**Texte étudié:**
Enfin, concernant l’indication de préservation ovocytaire, l’utilité des marqueurs de réserve ovarienne peut être également discutable. En effet, si la réserve est dégradée, l’utilité de préserver les ovocytes pose problème. En effet on estime qu’il faut entre 15 et 20 ovocytes congelés pour donner environ 70% de chance d’avoir un enfant. Si la femme a un faible nombre d’ovocytes il faudrait alors faire ce que l’on appelle du cumul ovocytaire. Plusieurs stimulations d’affilée pour atteindre le nombre d’ovocyte total voulu. Cependant les données manquent pour affirmer que 4 stimulations qui donnent 5 ovocytes chacune, donnent des chances comparables à une stimulation qui en donne 20.
Cette préservation ovocytaire en cas de réserve ovarienne altérée manque de validation scientifique. Et il y a encore moins de données sur les réutilisations d’ovocytes qui semblent se faire rarement.
En fait il est probable que l’âge est un meilleur critère pour indiquer ou déconseiller la préservation ovocytaire. Si cette préservation est souhaitée par la patiente et possible, l’évaluation de la réserve ovarienne aidera au choix du protocole de stimulation et à la dose de gonadotrophine.
Si la réserve est très mauvaise, il faudra savoir informer la femme que l’utilité de la préservation est discutable.
De plus la France a un problème spécifique lié au fait que seuls les centres publics (sauf exception) peuvent à ce jour faire des préservations et qu’ils semblent débordés par les demandes. La patiente se retrouvera donc avec des délais d’attentes longs (environ 1 an et demi dans certains centres parisiens !) si elle veut le faire en France et gratuitement. Si le délai est trop long et lui fait perdre des chances, elle devra aller à l’étranger et payer entre 3 000 et 5 000 euros.

**Données extraites:**
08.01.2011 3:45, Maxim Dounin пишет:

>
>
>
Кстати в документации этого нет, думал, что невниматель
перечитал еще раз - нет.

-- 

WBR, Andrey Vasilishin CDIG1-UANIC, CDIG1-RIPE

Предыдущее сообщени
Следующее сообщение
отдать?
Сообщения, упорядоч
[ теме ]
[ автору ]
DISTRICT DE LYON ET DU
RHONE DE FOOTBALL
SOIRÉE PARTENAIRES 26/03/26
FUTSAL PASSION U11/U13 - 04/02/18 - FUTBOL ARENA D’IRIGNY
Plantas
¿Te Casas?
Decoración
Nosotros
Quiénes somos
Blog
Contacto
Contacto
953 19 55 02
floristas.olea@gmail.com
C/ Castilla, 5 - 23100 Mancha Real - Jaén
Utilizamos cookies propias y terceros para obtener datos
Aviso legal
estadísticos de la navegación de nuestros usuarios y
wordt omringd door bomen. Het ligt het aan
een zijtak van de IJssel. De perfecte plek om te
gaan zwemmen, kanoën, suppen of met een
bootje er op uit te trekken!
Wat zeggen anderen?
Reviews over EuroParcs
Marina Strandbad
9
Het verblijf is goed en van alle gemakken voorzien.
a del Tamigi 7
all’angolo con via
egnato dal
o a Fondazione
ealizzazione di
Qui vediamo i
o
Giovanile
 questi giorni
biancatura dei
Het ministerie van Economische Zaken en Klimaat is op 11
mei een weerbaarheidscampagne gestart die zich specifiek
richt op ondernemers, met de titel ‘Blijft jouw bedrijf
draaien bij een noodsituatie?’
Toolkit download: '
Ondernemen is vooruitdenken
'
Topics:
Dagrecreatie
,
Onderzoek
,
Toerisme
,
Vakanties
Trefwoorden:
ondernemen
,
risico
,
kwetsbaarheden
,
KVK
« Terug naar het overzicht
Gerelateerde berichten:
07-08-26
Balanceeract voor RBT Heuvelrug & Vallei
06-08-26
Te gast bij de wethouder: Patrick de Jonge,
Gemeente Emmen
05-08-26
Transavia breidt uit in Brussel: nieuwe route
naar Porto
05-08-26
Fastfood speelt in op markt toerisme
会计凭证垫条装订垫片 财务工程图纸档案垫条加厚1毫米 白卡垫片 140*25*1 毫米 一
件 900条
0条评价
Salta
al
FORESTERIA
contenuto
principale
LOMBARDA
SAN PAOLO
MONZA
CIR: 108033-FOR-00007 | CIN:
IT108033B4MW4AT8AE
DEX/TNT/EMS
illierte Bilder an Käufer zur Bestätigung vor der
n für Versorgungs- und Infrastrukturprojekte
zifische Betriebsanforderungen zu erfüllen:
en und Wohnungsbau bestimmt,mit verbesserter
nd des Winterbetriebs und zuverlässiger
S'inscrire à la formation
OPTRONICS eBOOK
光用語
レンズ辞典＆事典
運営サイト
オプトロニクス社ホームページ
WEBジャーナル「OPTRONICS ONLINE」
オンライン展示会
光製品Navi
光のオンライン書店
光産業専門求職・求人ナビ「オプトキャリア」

---

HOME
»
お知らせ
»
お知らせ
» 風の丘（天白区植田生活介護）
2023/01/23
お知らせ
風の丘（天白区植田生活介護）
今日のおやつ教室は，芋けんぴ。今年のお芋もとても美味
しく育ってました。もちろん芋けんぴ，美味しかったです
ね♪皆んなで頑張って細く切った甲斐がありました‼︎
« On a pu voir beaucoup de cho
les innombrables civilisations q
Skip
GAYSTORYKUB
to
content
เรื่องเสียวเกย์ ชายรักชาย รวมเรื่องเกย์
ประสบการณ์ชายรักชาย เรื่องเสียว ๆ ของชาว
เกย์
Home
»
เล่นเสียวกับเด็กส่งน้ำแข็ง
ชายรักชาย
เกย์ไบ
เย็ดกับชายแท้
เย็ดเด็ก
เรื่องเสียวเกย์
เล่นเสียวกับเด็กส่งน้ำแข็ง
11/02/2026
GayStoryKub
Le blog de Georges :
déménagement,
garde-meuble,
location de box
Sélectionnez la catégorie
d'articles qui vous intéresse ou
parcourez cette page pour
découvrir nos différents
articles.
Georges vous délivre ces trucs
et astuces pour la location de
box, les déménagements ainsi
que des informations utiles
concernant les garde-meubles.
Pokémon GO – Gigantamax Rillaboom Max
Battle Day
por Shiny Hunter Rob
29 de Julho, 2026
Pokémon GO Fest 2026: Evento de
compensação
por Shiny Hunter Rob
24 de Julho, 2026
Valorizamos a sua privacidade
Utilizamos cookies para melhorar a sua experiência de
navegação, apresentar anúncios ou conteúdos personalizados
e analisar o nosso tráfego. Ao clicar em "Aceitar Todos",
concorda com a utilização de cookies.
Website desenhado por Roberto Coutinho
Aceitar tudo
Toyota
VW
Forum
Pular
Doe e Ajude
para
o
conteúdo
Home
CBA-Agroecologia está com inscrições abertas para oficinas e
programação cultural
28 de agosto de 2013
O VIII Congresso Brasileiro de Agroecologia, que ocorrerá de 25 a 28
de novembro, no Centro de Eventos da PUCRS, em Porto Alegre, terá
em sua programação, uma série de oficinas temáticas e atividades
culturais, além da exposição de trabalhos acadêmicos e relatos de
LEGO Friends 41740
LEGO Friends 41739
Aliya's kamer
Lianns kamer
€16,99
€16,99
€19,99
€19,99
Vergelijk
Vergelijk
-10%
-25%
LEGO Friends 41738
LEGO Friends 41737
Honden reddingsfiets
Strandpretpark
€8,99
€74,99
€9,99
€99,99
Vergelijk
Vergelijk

**Exercices à résoudre:**
[1] D'après le texte sur la préservation ovocytaire, combien d'ovocytes congelés faut-il pour obtenir environ 70 % de chance d'avoir un enfant ?
[2] Relevez toutes les données chiffrées que contient le texte sur la préservation ovocytaire.
[3] Prolongez le texte sur la préservation ovocytaire à partir de sa dernière phrase.
Le listing n'a aucun rapport avec le texte étudié.

**Corrigé des exercices:**
[1] Il en faut entre 15 et 20.

[2]
- entre 15 et 20 ovocytes congelés
- environ 70 % de chance d'avoir un enfant
- 4 stimulations qui donnent 5 ovocytes chacune
- une stimulation qui en donne 20
- environ 1 an et demi de délai d'attente dans certains centres parisiens
- entre 3 000 et 5 000 euros à payer à l'étranger

[3]
EN CONCLUSION
Il est difficile d’évaluer à ce jour le succès de ces centres d’évaluation de la fertilité.
L’observation est que beaucoup des femmes qui s’y présentent, sont souvent dans la tranche d’âge de 35 à 40 ans donc souvent trop tard pour préserver leur fertilité dans de bonnes conditions. Le rôle des tests de réserve ovarienne pour évaluation la fertilité spontanée n’est pas démontré. Leur capacité à prédire l’évolution de la « santé ovarienne » ou l’âge de la ménopause est faible. Il semble que l’âge soit le meilleur marqueur pour conseiller ou déconseiller la réalisation d’une préservation ovocytaire. Les tests de réserve ovarienne peuvent aider à choisir le protocole de stimulation et peuvent dépister des femmes jeunes à réserve ovarienne effondrée, chez qui la préservation est probablement inutile. Le Practice Commitee of the American Society For Reproductive Médicine (2020) déconseille l’utilisation des marqueurs chez les patientes non infertiles et conseille de baser la congélation ovocytaire sur l’âge et sur une discussion des projets reproductifs de la patiente.
L’auteur déclare ne pas avoir de liens d’intérêts pour cet article.